___ ПРЕДЛОЖЕННЫЙ ОТРЫВОК ___
В такой системе координат это приводит к неизлечимой патологически - разрушительной конфликтности социума, поскольку усиление жестких силовых обертонов в управленческих практиках, распространение силовых стратегий власти с репрессивным окрасом (запрещение, предотвращение, уничтожение) минимизируют позитивные возможности конфликта. Здесь необходимо отметить и зафиксированную рядом исследователей (например - Стасисом Каливасом) закономерность- лучше других в конфликтах, в том числе и жестоких гражданских войнах ,выживают те, кому удалось пощадить противника, ибо великодушие создает сильные обязательства и прерывает цикл насилия и мести [16,c.303-304]. Основные выводы В России, похоже, на стратегическом уровне политической рефлексии крайние, предельные формы конфликта (мантры об исчерпанности лимита революций или о российском бунте -“ бессмысленном и беспощадном”) как бы запланированы и только ждут своей реализации при определенных условиях в политической практике. Конфликт редуцируется до разнообразных политических и социологических спекуляций об особенностях повседневного поведения или политического языка его субъектов. Выдающийся филолог, двоюродная сестра Борис Пастернака, Ольга Михайловна Фрейденберг, обобщая свой горький житейский опыт, выдвинула концепт склоки как методологии нашей политической рефлексии, выяснения важнейших социально-политические вопросы на языке фиксирования своих отрицательных эмоций по поводу других субъектов конфликта. « Это низкая, мелкая вражда, злобная групповщина одних против других, это ультрабессовестное злопыхательство, разводящее мелочные интриги. Это доносы, клевета, слежка, подсиживанье, тайные кляузы, разжигание низменных страстишек одних против других. Напряженные до крайности нервы и моральное одичанье приводят группу людей в остервененье против другой группы людей, или одного человека против другого. Склока - это естественное состояние натравливаемых друг на друга людей, беспомощно озверевших, загнанных в застенок. Склока - альфа и омега нашей политики. Склока - наша методология» [35].
Склока, как атрибутивная черта российской политической конфликтности, транслируется в неформальные социальные механизмы и ритуалы, перекрывая каналы и мосты коммуникации, загоняя конфликты в «институциональную ловушку».
___ РАЗДЕЛ ДАННЫХ ___
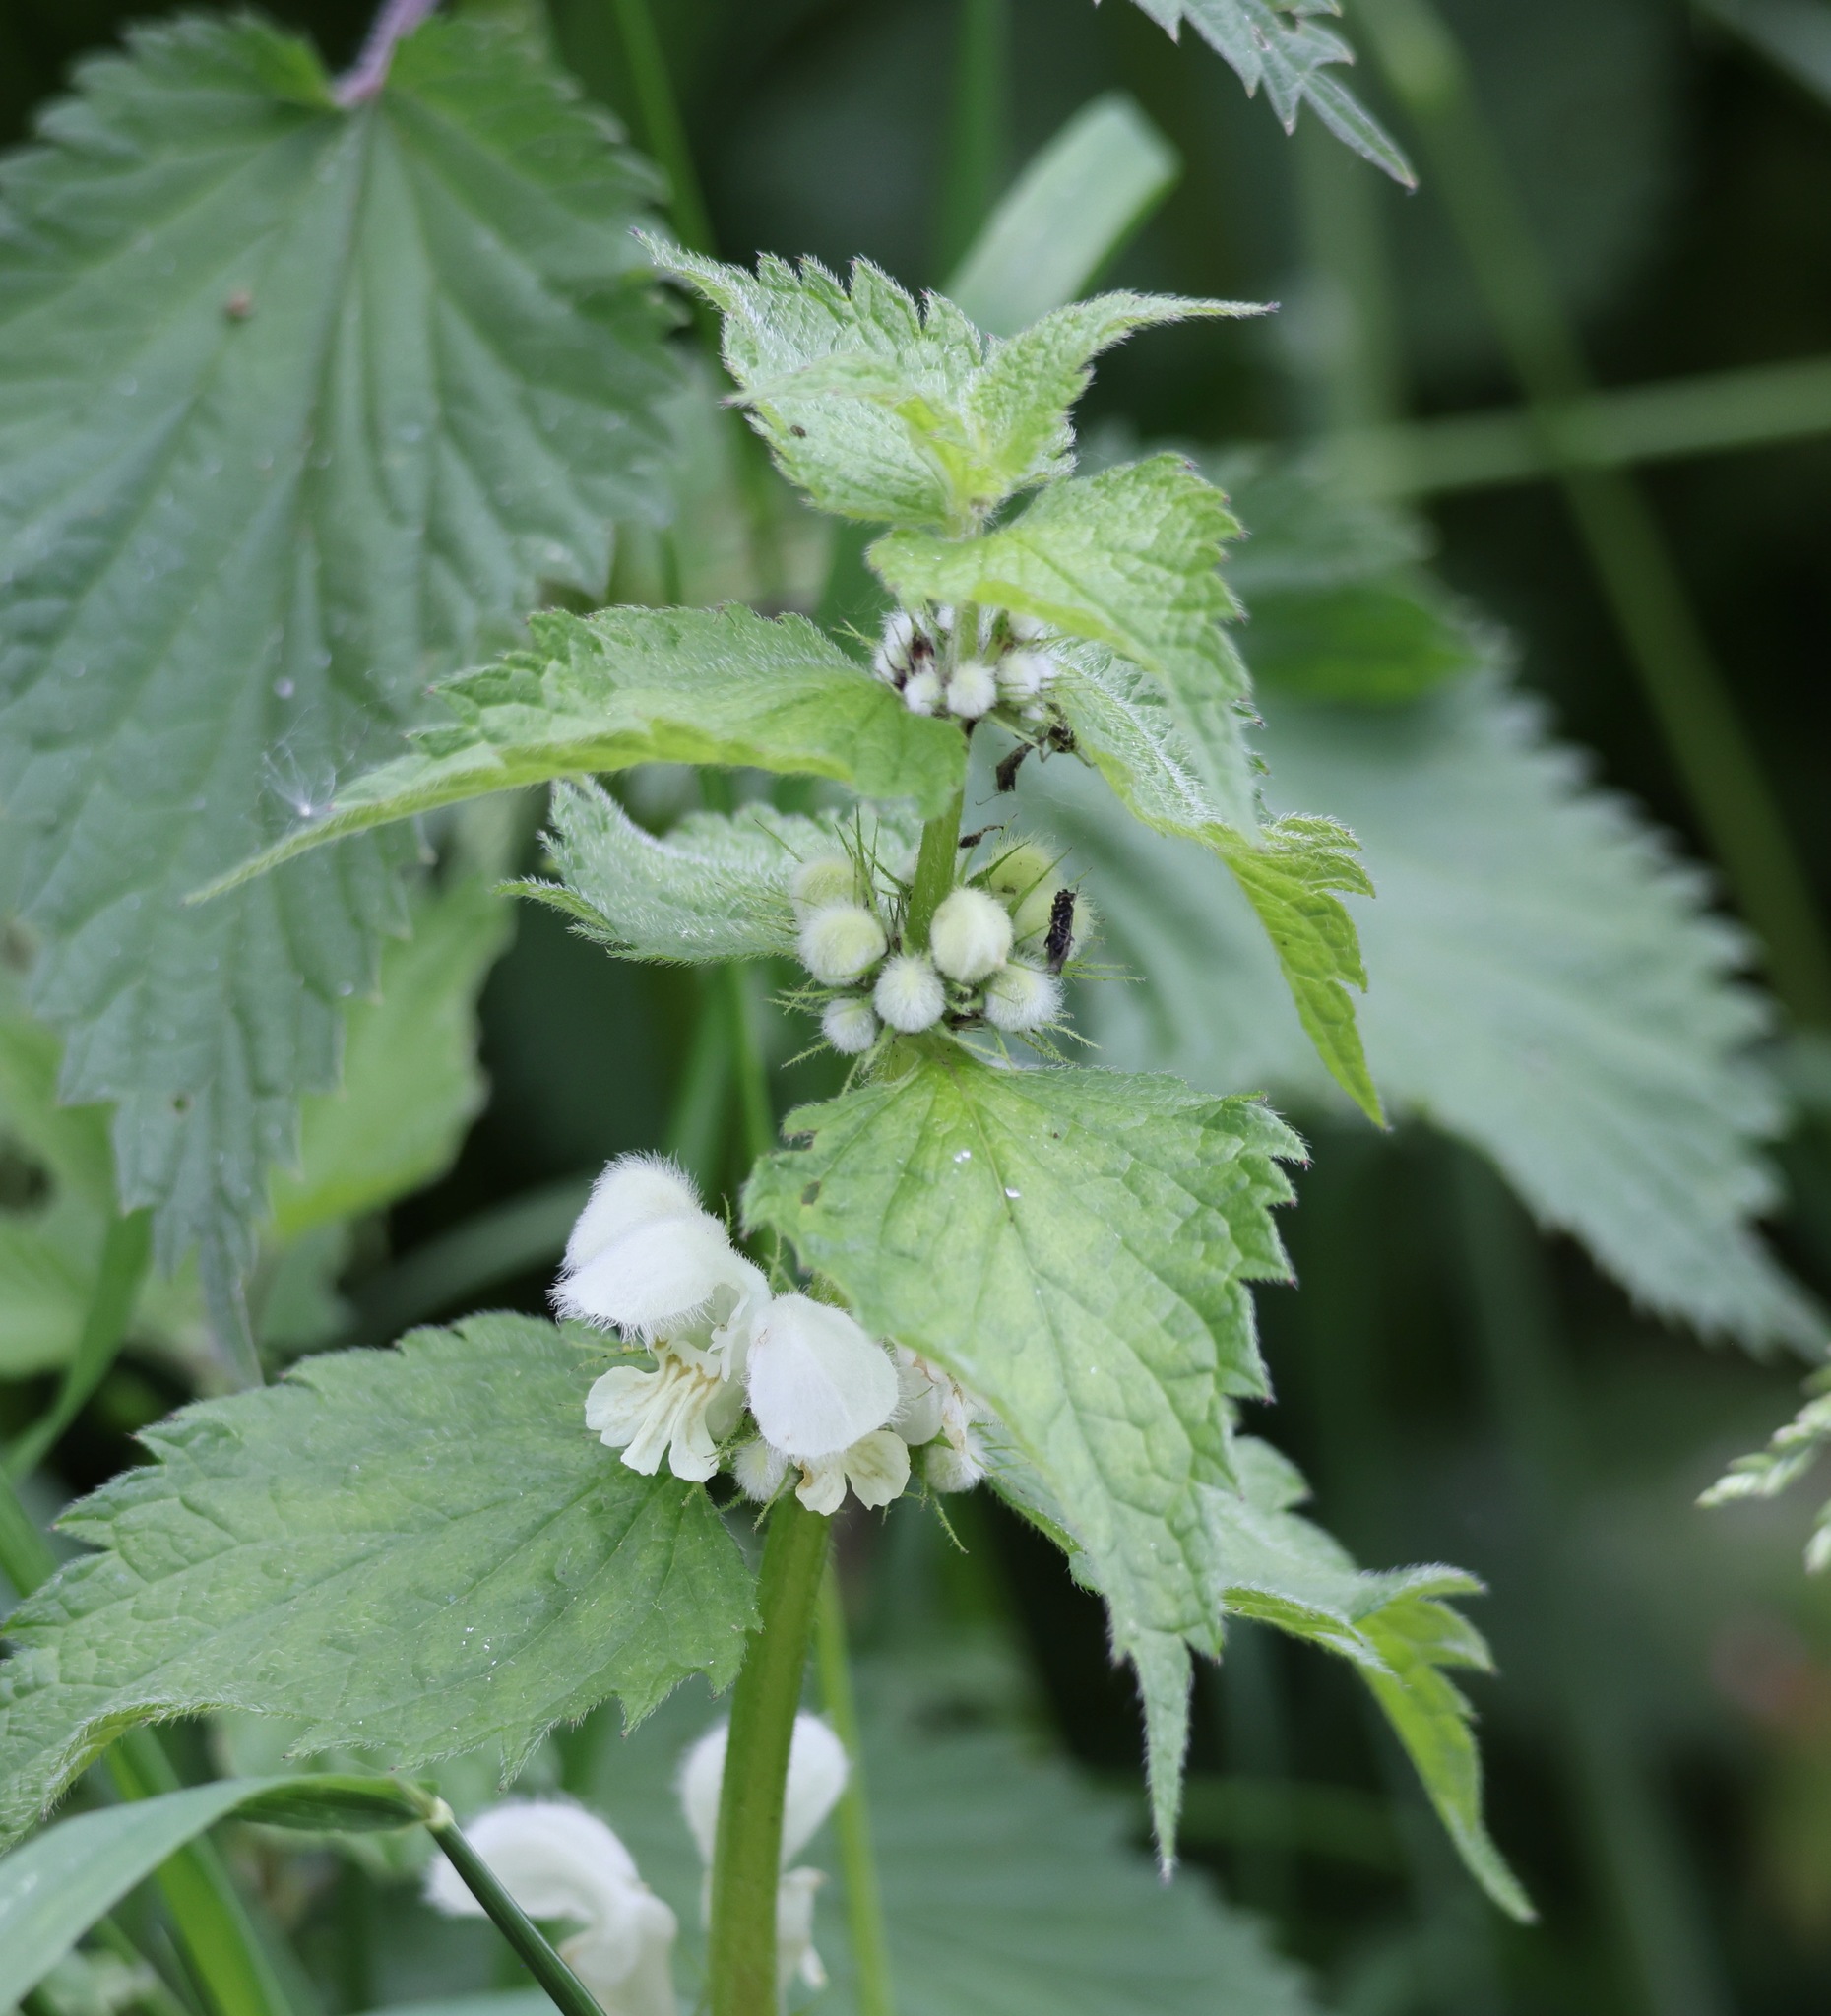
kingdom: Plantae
___
### ЗАДАНИЕ
Пожалуйста, ответьте на вопросы по отрывку о политической конфликтности в России:
1. Какой исследователь приведен в отрывке как пример тех, кто зафиксировал закономерность о выживании в конфликтах?
2. Кем Ольга Михайловна Фрейденберг приходилась Борису Пастернаку?
3. В какую ловушку, согласно отрывку, склока загоняет конфликты?
Строки выше представляют собой отдельный материал и с отрывком не связаны.

### РЕШЕНИЕ ЗАДАНИЯ
1. Стасис Каливас.
2. Двоюродной сестрой.
3. В «институциональную ловушку».